• [TUJUAN LATIHAN]: Menurut artikel tentang buku Indonesia Dalem Api dan Bara, kawasan di Malang mana yang menjadi tempat orang Tionghoa diculik dan dibunuh?

• [CUPLIKAN SUMBER]:
● ● ● ● ● ● ●
'Indonesia Dalem Api dan Bara': Kronik Kota Sampai Analisis Bahasanya

By Fikri Muhammad, Jumat, 28 Agustus 2020 | 08:43 WIB
Foto Kwee Thiam Tjing yang bernama pedengan Tjamboek Berdoeri, dan buku Indonesia Dalem Api dan Bara. (Mahandis Yoanata Thamrin)

Nationalgeographic.co.id—Tahun ini seharusnya menjadi tahun istimewa untuk literasi sejarah dan jurnalisme. Kita merayakan 73 tahun penerbitan buku Indonesia Dalem Api dan Bara (IDAB), sekaligus ulang tahun ke-120 untuk penulisnya yang bernama pedengan Tjamboek Berduri.

IDAB adalah buku yang berbicara soal sejarah Malang. Mengisahkan kejadian yang tidak terungkap tentang sejarah kota. Mahandis Yoanata Thamrin, Managing Editor National Geographic Indonesia, mencari sisi lain dari Kota Malang yang tidak terungkap, dan sederet situs yang pernah disinggahi si Tjamboek Berdoeri.

"Ada pembantaian orang Tionghoa. Saya setidaknya sampai ke Mergosono, suatu kawasan di Malang tempat mereka diculik dan di bunuh. Ada 20-an individu yang tewas di sana," kata Mahandis membuka Bincang Redaksi ke-16.
● ● ● ● ● ● ●
• [CUPLIKAN DATA]:
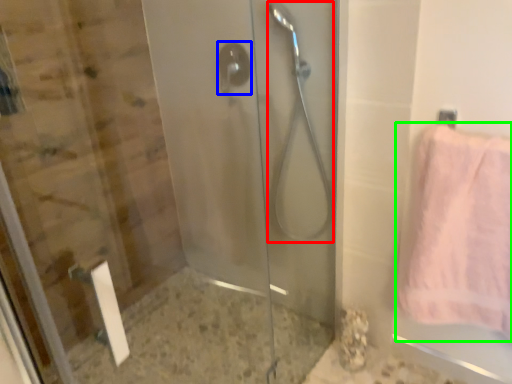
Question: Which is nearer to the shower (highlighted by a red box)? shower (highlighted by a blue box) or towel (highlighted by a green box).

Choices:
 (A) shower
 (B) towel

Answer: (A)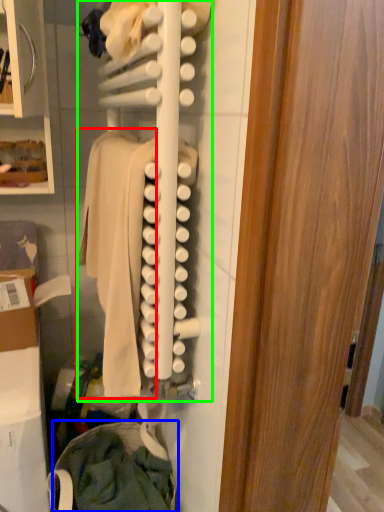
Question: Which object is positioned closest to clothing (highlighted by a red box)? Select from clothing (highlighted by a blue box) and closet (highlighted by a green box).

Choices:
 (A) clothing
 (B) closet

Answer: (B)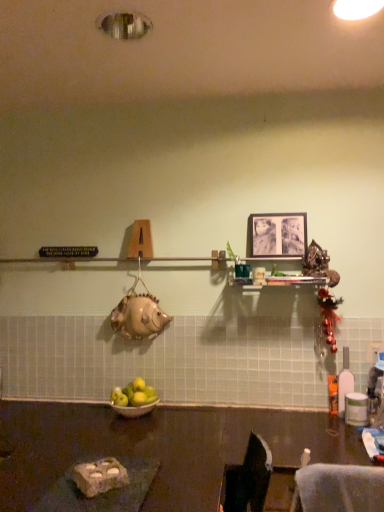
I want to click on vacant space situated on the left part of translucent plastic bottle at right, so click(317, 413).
● ● ● ● ● ● ●
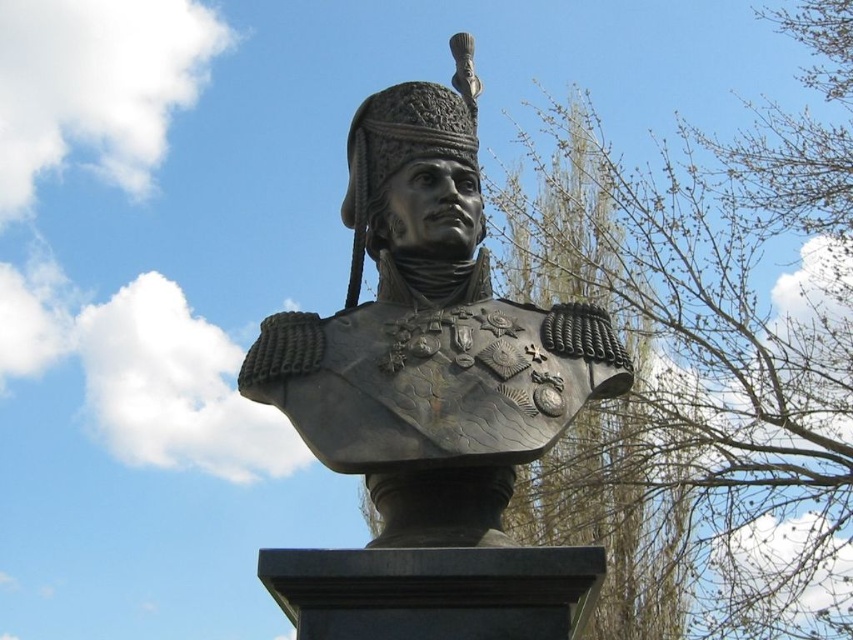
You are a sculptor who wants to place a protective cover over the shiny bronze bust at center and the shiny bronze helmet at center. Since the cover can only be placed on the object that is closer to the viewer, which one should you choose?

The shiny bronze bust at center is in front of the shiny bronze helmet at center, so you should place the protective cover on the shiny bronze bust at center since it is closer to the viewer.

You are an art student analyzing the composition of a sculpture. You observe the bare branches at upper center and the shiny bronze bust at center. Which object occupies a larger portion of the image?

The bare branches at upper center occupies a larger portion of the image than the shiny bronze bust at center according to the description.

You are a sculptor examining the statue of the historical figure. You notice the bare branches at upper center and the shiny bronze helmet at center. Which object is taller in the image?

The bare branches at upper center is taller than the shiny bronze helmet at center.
● ● ● ● ● ● ●
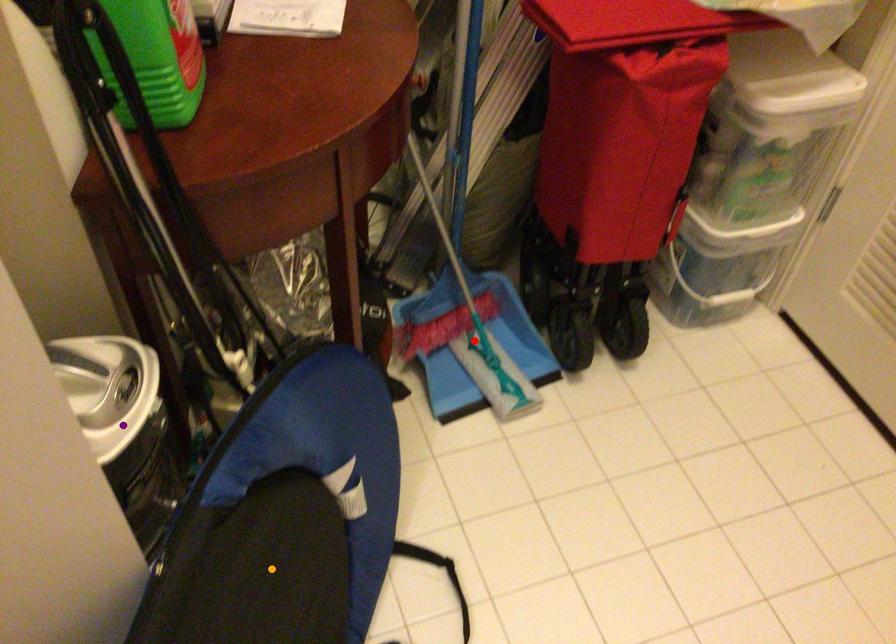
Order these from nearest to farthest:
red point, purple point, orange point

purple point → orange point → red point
● ● ● ● ● ● ●
• [HASIL TUGAS]: Mergosono.